If the developer doesn’t have to worry about the rudiments, all development is better, less stressful, and velocity increases massively. The fundamental mistake that most projects make is, for whatever reason, to not care enough about setting up the rudiments correctly at the start. This is because the benefits are multiplicative and it makes the most sense to establish multiplicative gains at the start.

Often the excuse is time, but I argue that proper patterns take functionally no additional time on the margin as of 2025. A template example plus an LLM can prove sufficient for even the most frantic startup’s development schedule.

This repository highly optimizes for this, and intends to demonstrate that well-architected monolithic services provide the modularity, testability, and team independence benefits typically attributed to microservices, while eliminating the network latency, operational complexity, and consistency challenges inherent in distributed architectures.

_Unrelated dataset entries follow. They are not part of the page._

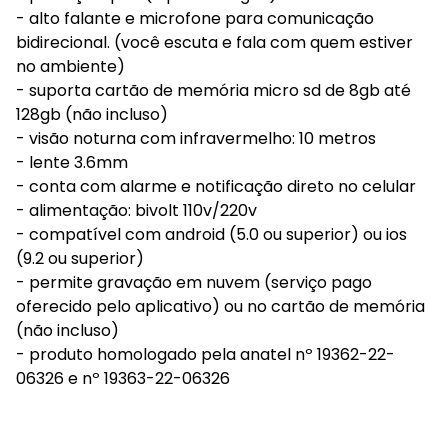
- alto falante e microfone para comunicação
bidirecional. (você escuta e fala com quem estiver
no ambiente)
- suporta cartão de memória micro sd de 8gb até
128gb (não incluso)
- visão noturna com infravermelho: 10 metros
- lente 3.6mm
- conta com alarme e notificação direto no celular
- alimentação: bivolt 110v/220v
- compatível com android (5.0 ou superior) ou ios
(9.2 ou superior)
- permite gravação em nuvem (serviço pago
oferecido pelo aplicativo) ou no cartão de memória
(não incluso)
- produto homologado pela anatel nº 19362-22-
06326 e nº 19363-22-06326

The key insight is that indirection through network boundaries is not automatically beneficial. Most systems do not require the independent scaling, technology diversity, or fault isolation that justify microservices complexity. Instead, strategic interface design within process boundaries provides superior development velocity, operational simplicity, and performance characteristics.

Like many other patterns in our industry, microservices are a specific pattern to be selected in specific situations, and should not be chosen due to being trendy. Thankfully the trend is dying down now. As usual, we engineers often reach for the cool thing, not the boring known-quantity. But most common problems are now solved problems.

The architecture remains decomposable—each domain interface could become a separate service if future requirements justify the additional complexity. However, the default assumption is that monolithic design patterns provide sufficient modularity for most business requirements while maintaining the operational advantages of single deployment units.

Microservices solve real problems, but those problems are less common than the industry consensus suggests. This repository provides a template for systems that achieve enterprise reliability and maintainability through disciplined monolithic architecture rather than distributed system complexity.

I regret that the full content of most files is proprietary and I cannot show the full design. Nonetheless, I hope this post, in addition to my standard template linked atop the post, suffices for now.